Tribune – « Comment l’alliance de la sur-règlementation et des amish menace (encore) l’innovation »

C’est un marronnier auquel on est habitué : la lourde réglementation française ralentit les innovations dans le pays, bridant l’attractivité et la réindustrialisation. De sommets « Choose France » en plans de relance, indéniablement le politique répond présent à ces enjeux, « quoi qu’il en coûte », et l’administration peine à suivre. 

La pandémie de Covid a révélé certaines limites de notre système. La Cour des comptes et l’OCDE ont ainsi mesuré un « indice de simplicité » qui révèle la complexité de l’acquisition d’aides d’urgence pour la recherche sur le Covid-19. Sur 19 pays étudiés, la France est ainsi 15ème, révélant donc non pas sa simplicité, mais sa complexité. La France est 15ème sur 19 pays ! 

Prenons un exemple : durant la pandémie, le ministère des Armées a lancé son propre appel à projets pour lutter contre le Covid. Au-delà de la surprise de voir ce ministère se saisir de cette question, la conduite même de l’appel à projets est édifiante. Ainsi, 2 584 propositions ont été reçues et analysées par les équipes du ministère, qui en ont retenu seulement 37 seulement ont été retenus, soit 1,4% des propositions. Pire encore, si on regarde jusqu’au bout, un seul projet a pu bénéficier d’un financement… 

Ces projets qui n’aboutissent pas sont autant de chercheurs déçus de ne pas trouver en France un cadre propice à leur créativité. Ils sont pourtant précieux ces scientifiques, tant ils nous manquent. Eurostat nous apprend que la France ne dispose que de 10 % de scientifiques et d’ingénieurs, contre 19 % en Allemagne et en Angleterre. Si nos écoles semblent former en nombre des ingénieurs, nous souffrons de ne pas réussir à les faire rester. La France est le 2ème pays dans le monde, derrière l’Inde, à subir une fuite des cerveaux massives : elle a un solde négatif de 130 000 alors que les Allemands ont un solde positif de 374 000 ! Le nombre de diplômés partant à l’étranger, estimés à 80 000 par an, a doublé ces dix dernières années. 

Mais dans ce match de boxe sur le punchingball de l’innovation, l’administration profite d’un sparring-partner de taille, les lobbys environnementaux. Évidemment, la question environnementale est et doit être centrale à la réflexion de toutes politiques publiques. Mais l’État manquerait à son devoir s’il occultait le reste des problématiques. 

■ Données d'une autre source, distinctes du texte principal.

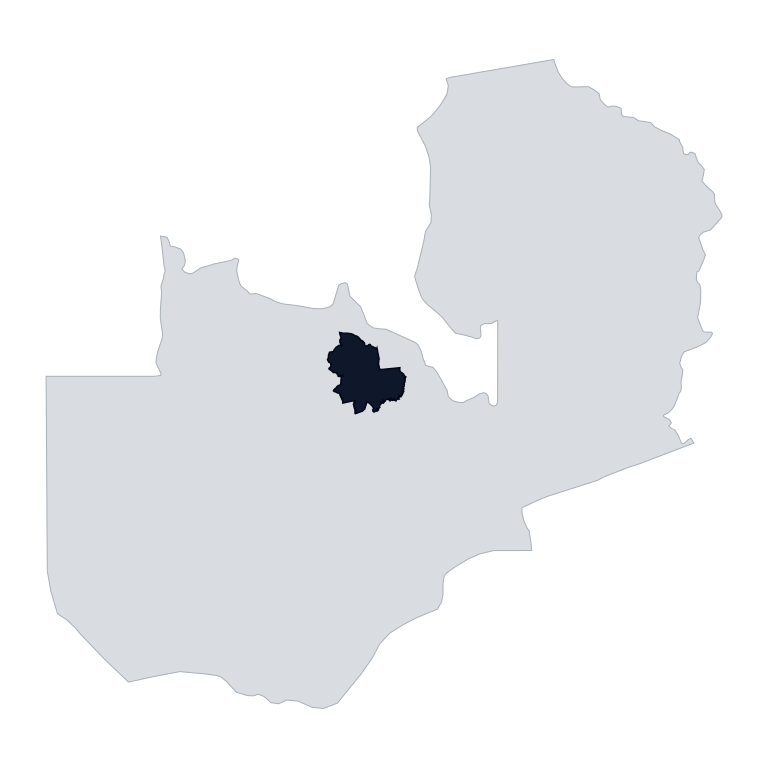 Lufwanyama, Copperbelt, Zambia shown in context
{"feature_id": "96606910B27641216908272", "entity_name": "Lufwanyama", "entity_type": "district", "adm_level": 2, "iso_a3": "ZMB", "parent_name": "Zambia", "parent_adm1": "Copperbelt", "projection": "robinson", "projection_center": [27.285, -12.951], "detail": "fine", "context": "in_parent", "style": "filled", "palette": "ink", "viewbox_px": 768, "rotation_deg": 0, "n_neighbors": 0, "source": "geoboundaries", "source_scale": "gbopen_adm2", "svg_char_len": 9494}
<svg xmlns="http://www.w3.org/2000/svg" viewBox="0 0 768 768"><path d="M531.7,550.5L493.4,550.6L479.4,554.0L467.9,559.2L454.2,567.5L446.3,573.2L444.1,576.4L443.0,583.4L443.0,594.2L441.6,601.9L437.4,609.1L416.7,617.7L403.1,624.7L389.8,633.1L379.7,643.9L372.8,657.2L361.4,673.6L337.4,703.1L323.6,708.5L312.0,707.3L298.0,701.1L286.9,700.0L278.6,703.8L271.0,702.6L264.0,696.5L258.2,694.2L253.4,695.9L247.4,695.6L236.3,692.2L226.7,681.7L221.5,677.4L217.5,675.7L206.1,674.0L179.8,671.6L152.5,676.8L128.5,682.1L104.0,658.7L80.3,634.0L75.2,627.7L66.3,619.4L59.9,615.4L57.4,613.3L50.9,591.3L47.3,571.1L46.1,376.3L153.8,376.3L160.7,375.5L161.0,373.4L156.0,363.0L156.2,359.3L157.5,352.3L162.2,338.2L162.5,333.5L160.3,318.1L160.4,309.5L161.6,292.2L160.9,286.3L163.4,278.5L164.2,273.4L165.2,271.1L164.0,265.2L161.7,244.6L160.5,236.0L166.9,237.3L169.1,241.5L170.3,246.1L173.3,246.4L181.0,249.2L183.6,253.0L185.4,261.2L184.4,265.5L181.9,268.9L184.4,271.9L189.5,273.9L192.5,273.3L201.2,267.7L209.1,265.6L213.2,264.1L231.0,260.4L234.6,258.4L237.1,258.4L238.8,260.0L237.2,265.9L236.7,271.1L238.9,280.9L240.6,285.5L244.3,288.8L247.0,290.6L250.0,294.1L256.2,293.5L269.9,298.5L274.0,300.8L279.8,303.1L283.8,304.0L297.9,305.7L312.8,308.5L320.5,308.8L325.9,308.0L329.8,306.6L332.1,305.0L333.2,303.7L338.8,285.0L341.6,283.6L345.3,282.6L347.5,284.3L349.9,296.1L360.6,306.7L364.3,315.6L367.0,323.2L369.3,325.3L373.4,327.9L379.9,328.9L385.7,329.1L414.6,342.1L417.8,344.5L421.3,351.4L423.4,359.3L425.7,365.4L429.5,366.6L432.8,367.1L436.1,371.3L438.6,375.1L447.1,390.4L448.3,396.5L452.4,400.6L458.1,402.3L463.3,402.5L466.3,400.7L473.7,397.5L479.4,393.9L483.6,392.7L486.1,393.4L488.0,395.9L489.2,403.6L493.3,406.2L496.4,405.1L497.5,402.1L497.6,400.6L497.7,320.6L495.1,321.2L491.8,323.4L484.1,323.7L481.1,325.4L480.2,327.9L480.8,331.3L480.9,335.8L479.8,337.9L476.4,338.8L471.6,337.0L462.8,334.7L455.5,333.3L450.2,327.3L443.1,318.3L438.4,313.7L427.2,304.3L425.3,302.4L421.9,298.0L418.9,290.5L416.1,281.8L414.6,276.3L417.4,267.8L424.0,240.0L425.5,231.4L431.0,222.6L431.4,214.8L429.2,204.7L429.8,199.1L430.6,167.4L429.1,157.3L425.4,146.2L417.3,130.7L417.3,127.4L429.8,117.4L433.6,113.6L440.1,105.4L444.5,98.5L447.3,92.9L448.3,85.6L446.2,78.7L450.5,77.3L553.7,59.5L555.2,64.2L558.3,72.1L561.8,77.9L566.3,83.0L570.0,86.1L572.5,87.0L588.4,86.7L594.1,89.8L599.1,93.7L600.3,99.8L603.6,103.6L607.1,106.6L608.6,107.0L611.2,106.2L615.5,106.2L619.4,107.5L621.3,108.8L621.5,113.9L622.7,116.2L628.1,117.0L633.5,117.4L638.8,120.9L644.5,121.5L651.1,122.9L654.2,126.6L661.3,130.4L669.8,133.8L679.3,139.5L679.5,141.2L681.1,144.5L682.7,146.9L682.9,150.4L683.7,153.7L686.1,154.5L688.1,154.7L689.9,152.3L692.5,152.4L695.2,153.9L696.2,157.6L698.3,162.7L701.8,166.1L704.2,169.4L703.4,175.5L701.8,181.0L706.6,186.5L712.7,191.7L714.4,194.0L714.8,201.7L715.7,204.3L719.9,210.7L721.9,215.0L721.8,217.4L710.4,230.1L703.5,232.1L700.4,234.7L698.6,237.4L703.0,250.0L705.4,254.8L703.4,260.8L698.8,271.1L696.8,272.0L696.3,279.7L697.7,282.5L699.9,284.7L700.8,290.0L700.5,303.0L697.6,317.8L702.6,330.7L704.4,332.1L711.4,332.2L712.6,333.3L710.9,336.9L705.9,342.6L697.0,347.0L684.1,351.9L681.4,356.6L679.7,363.4L681.1,367.3L682.8,369.6L682.2,375.6L681.0,381.8L681.4,386.7L680.8,391.1L679.1,393.2L676.8,399.8L674.0,406.4L671.8,409.4L668.6,412.5L663.5,415.2L663.6,416.5L669.3,419.5L670.8,421.6L671.3,423.1L668.9,426.4L671.5,428.4L674.8,430.1L677.8,434.5L681.3,442.8L681.9,443.6L682.9,443.7L684.8,442.8L688.4,439.5L690.9,438.3L694.0,443.0L640.3,463.5L627.7,467.6L608.9,474.9L602.8,477.5L597.8,480.2L547.9,496.2L540.1,499.3L522.5,507.4L521.9,508.8L522.0,512.5L523.6,520.1L526.6,527.1L529.2,531.1L530.8,541.4L531.7,550.5Z" fill="#d9dde1" stroke="#a8b0b8" stroke-width="1"/><path d="M355.2,335.8L352.8,334.3L350.4,333.6L348.8,333.5L347.7,333.2L343.0,333.2L339.6,332.4L339.7,333.6L340.3,334.9L340.2,335.5L340.7,336.3L340.7,337.1L341.0,337.7L340.7,338.8L340.0,339.6L339.8,340.2L340.0,342.0L339.9,342.2L340.3,343.2L341.2,344.0L341.6,344.9L341.8,345.0L341.3,345.4L340.4,345.1L340.3,345.3L340.0,345.2L339.4,345.5L339.0,345.6L338.6,345.5L338.3,345.9L337.1,346.6L336.9,346.9L336.2,347.1L335.9,347.8L335.3,348.3L335.2,348.6L334.3,349.4L333.5,351.5L333.1,351.7L332.8,351.6L332.4,352.1L331.8,351.8L331.2,351.9L330.8,352.0L330.5,352.0L329.8,352.3L329.5,352.3L329.2,353.1L329.2,353.5L328.9,354.0L328.9,354.4L328.7,354.5L328.5,354.9L328.6,355.3L328.4,356.3L328.5,356.4L328.4,357.0L328.5,357.3L328.5,357.8L328.1,358.5L327.5,359.2L327.5,359.5L327.8,359.7L327.8,360.5L328.6,361.6L328.8,362.2L329.0,362.3L329.5,362.2L329.8,362.4L329.8,362.6L330.3,362.9L330.3,363.2L330.7,363.6L330.7,363.8L330.9,363.8L331.4,364.6L331.0,364.9L331.2,365.4L330.8,365.9L330.7,366.2L330.8,366.3L330.7,366.4L330.7,366.7L330.5,366.9L330.5,367.0L330.2,367.4L330.0,367.7L329.7,367.8L329.8,368.0L329.6,368.0L329.3,368.5L329.0,368.5L328.9,368.9L332.4,371.5L332.5,371.8L332.9,372.0L333.2,372.5L336.0,372.7L336.6,373.4L337.2,373.5L337.5,373.9L337.5,374.3L337.4,374.6L338.5,375.0L338.3,375.2L338.1,375.7L338.2,375.8L338.2,376.3L339.1,376.5L339.2,376.4L339.4,376.5L339.8,376.5L340.0,376.3L340.3,376.4L340.7,376.1L341.4,375.0L342.9,374.8L342.7,376.2L341.8,376.6L341.2,377.5L341.4,378.4L340.9,379.9L341.1,380.9L341.0,381.0L340.7,383.7L340.4,384.8L340.1,385.1L338.7,385.4L337.8,385.8L336.6,387.0L336.1,388.0L335.4,388.4L333.9,389.8L333.4,390.8L334.7,391.8L335.4,391.7L337.5,393.0L337.9,392.9L339.1,393.1L339.5,393.9L339.8,394.0L340.0,394.4L340.0,394.2L340.3,394.4L340.2,394.6L340.4,394.6L340.5,394.9L340.4,395.0L340.2,395.3L340.4,395.7L340.4,396.0L340.6,396.2L340.9,397.0L341.0,396.9L341.1,397.2L341.1,397.3L341.6,397.6L341.4,397.7L341.5,397.9L341.4,398.0L341.6,398.2L341.6,398.4L341.6,398.7L341.8,398.8L341.9,399.2L342.2,399.3L342.1,399.5L342.4,399.8L342.3,400.0L342.4,400.3L342.8,400.3L342.7,400.5L342.8,401.0L343.0,401.1L342.9,401.3L343.0,401.6L342.7,402.0L343.0,402.4L343.0,402.8L342.8,402.9L342.8,403.1L352.8,400.9L353.4,401.0L355.2,400.4L355.2,400.9L354.9,401.3L355.0,401.3L355.0,401.7L354.6,402.3L354.2,402.5L354.4,402.6L354.3,403.0L354.2,403.2L354.0,403.6L353.9,403.7L353.8,403.9L353.6,403.9L353.4,404.3L353.5,404.6L353.8,404.8L353.8,405.2L353.8,405.7L353.9,406.2L354.2,406.3L354.0,406.8L354.2,407.1L354.4,407.6L354.3,407.8L354.6,408.1L354.6,408.4L354.8,408.4L354.6,408.6L354.8,408.9L355.0,409.0L354.9,409.4L355.2,409.6L355.1,410.0L355.4,409.8L355.5,410.1L355.8,410.2L355.8,411.0L355.5,411.7L355.5,411.9L355.4,412.1L355.4,411.9L355.1,412.1L355.2,412.4L355.3,412.4L355.1,412.8L355.3,412.9L355.1,413.0L355.4,413.3L355.2,413.6L355.3,413.7L362.5,411.1L363.7,409.8L364.6,409.3L366.7,402.7L367.0,402.3L367.8,402.3L369.0,402.9L371.2,405.0L371.6,405.6L371.9,405.6L372.6,406.3L372.6,406.6L373.0,406.8L373.1,407.0L373.3,407.2L373.2,407.5L373.3,407.5L373.5,408.2L373.3,409.4L372.7,410.0L372.9,410.4L373.0,411.4L373.4,411.8L374.6,411.9L375.4,411.1L376.4,411.0L377.0,411.2L377.4,410.7L377.5,409.9L377.1,409.5L376.4,409.7L376.2,409.3L376.4,408.8L377.0,408.5L377.3,408.6L378.3,409.0L378.5,409.4L378.7,408.6L379.1,408.0L379.1,407.5L379.3,407.4L379.7,407.4L379.9,407.2L379.5,406.6L379.5,405.7L380.3,404.9L380.4,404.2L381.1,403.9L381.5,403.5L381.6,403.0L381.5,402.5L381.3,402.3L381.0,402.3L380.6,402.8L380.5,402.5L380.7,402.1L381.2,401.7L381.7,401.8L381.9,402.0L382.0,402.6L382.4,403.0L383.3,403.1L383.6,402.1L383.0,401.3L383.0,400.2L383.7,400.9L384.0,401.1L384.5,400.9L384.6,401.3L384.7,401.1L385.1,401.1L385.1,400.6L385.6,400.5L385.7,400.1L386.4,399.1L386.8,398.9L387.5,399.4L388.2,399.3L388.4,399.2L388.6,398.8L389.2,398.5L389.6,398.6L389.9,399.0L389.0,399.8L389.5,400.5L390.0,400.4L389.9,400.8L390.2,400.9L390.5,400.6L390.2,400.2L390.3,400.1L390.6,400.1L390.7,398.2L390.9,398.1L391.2,398.3L391.4,398.2L391.5,398.7L392.2,400.3L392.6,400.4L393.7,399.0L393.8,398.8L393.7,398.6L394.0,398.4L394.2,398.5L394.3,398.7L394.1,400.2L395.0,400.4L395.4,400.7L396.0,400.9L396.3,400.3L396.4,399.5L396.8,399.5L397.0,399.0L397.4,399.0L398.3,399.2L398.7,398.8L399.0,398.9L398.8,398.4L398.0,397.9L398.2,397.6L398.7,397.7L399.2,397.5L399.8,396.8L399.7,396.4L398.7,396.3L398.7,396.0L398.9,395.5L399.2,395.2L399.6,395.4L399.8,395.4L400.2,396.5L400.9,396.8L401.0,396.8L401.3,395.9L402.2,394.9L402.2,393.9L402.7,393.8L402.9,393.5L402.7,393.0L402.7,392.6L402.3,392.2L403.2,392.2L403.7,391.7L403.6,390.8L403.4,390.7L403.3,390.3L403.7,389.3L403.3,389.0L403.5,388.7L403.8,388.6L403.7,388.4L403.4,388.4L403.6,388.3L403.6,388.1L403.2,387.8L402.8,387.2L403.3,387.1L404.0,386.6L403.6,386.3L404.2,385.3L404.3,384.4L403.7,383.7L404.3,383.3L404.3,383.1L403.8,382.7L404.0,382.5L404.4,382.6L404.9,382.1L404.9,381.5L404.6,381.0L404.7,380.7L404.8,380.6L404.9,381.0L405.0,381.1L405.1,380.7L405.0,380.4L405.1,379.9L404.9,379.6L405.1,379.1L404.8,378.8L405.2,378.6L405.1,378.0L404.9,377.8L405.2,377.5L405.6,377.4L405.9,377.0L405.5,376.5L405.1,376.5L404.7,376.3L403.9,375.0L403.8,374.6L403.7,374.6L403.5,374.0L402.9,373.8L402.8,373.5L402.4,373.1L402.2,373.1L402.1,372.9L400.8,372.1L400.2,371.5L399.7,369.5L399.9,367.7L379.5,369.7L379.9,369.0L379.3,367.9L378.8,364.9L378.3,364.8L378.0,364.4L378.0,364.1L377.9,363.9L378.4,363.6L378.5,362.9L378.8,362.3L378.6,361.2L378.7,360.4L379.0,359.8L379.1,358.5L378.8,357.5L377.0,348.1L376.9,348.4L376.5,348.4L371.1,346.0L370.3,344.6L369.8,344.4L369.2,344.4L368.3,345.1L368.0,345.6L367.9,346.0L367.7,346.4L367.2,346.3L366.7,345.7L365.9,346.2L365.6,346.1L364.6,345.2L364.6,344.5L364.5,343.1L364.3,342.7L363.7,342.2L362.5,340.9L361.0,340.2L358.2,337.0L356.6,336.0L355.2,335.8Z" fill="#0f172a" stroke="#020617" stroke-width="1.5"/></svg>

Le dernier exemple en date est celui de l’internet par satellite, qui des associations ont décidé de court-circuiter. L’internet par satellite est la solution qui permet de fournir en connexion haut débit les territoires moins faciles d’accès, ou où les opérateurs historiques ne veulent pas intervenir. Il s’agit alors, pour des nouveaux entrants dynamiques, de résoudre cette équation, comme le propose Starlink, au cœur de cette affaire. 

Deux associations environnementales ont ainsi instruit un recours devant le Conseil d’État pour empêcher l’Arcep, le régulateur des télécoms, de délivrer des autorisations d’utilisation de fréquences à Starlink. Elles revendiquaient le trop grand nombre de satellites dans le ciel, et le danger que pourraient provoquer les ondes émises. Malheureusement, malgré un manque flagrant de scientificité dans leur démarche, celle-ci a trouvé un écho favorable auprès de la juridiction administrative suprême, qui a annulé la décision de l’Arcep. 

L’on revient à ce que disait le Président de la République en 2020, déjà à propos d’une innovation technologique, la 5G : « La France est le pays des Lumières, c’est le pays de l’innovation. J’entends beaucoup de voix qui s’élèvent pour nous expliquer qu’il faudrait relever la complexité des problèmes contemporains en revenant à la lampe à huile ! Je ne crois pas que le modèle Amish permette de régler les défis de l’écologie contemporaine. » 

Ainsi, sous pression des Amish, soutenus par une sur-réglementation inappropriée, l’Arcep doit procéder à une consultation publique, afin d’enfin pouvoir octroyer ses licences à l’entreprise. Mais le risque demeure, et ce serait les plus de 4 000 utilisateurs de Starlink, pour beaucoup situés dans des zones mal ou pas du tout desservies, qui se verraient suspendre leur service. Quelle bizarrerie française conduit à ce que des arguments irrationnels du point de vue scientifique aboutissent à imposer des procédures superfétatoires, qui in fine freinent le déploiement d’un service d’utilité publique ? 

Gageons que citoyens consultés et régulateur avisé donnent tort à cette alliance délétère au « pays des Lumières, pays de l’innovation ».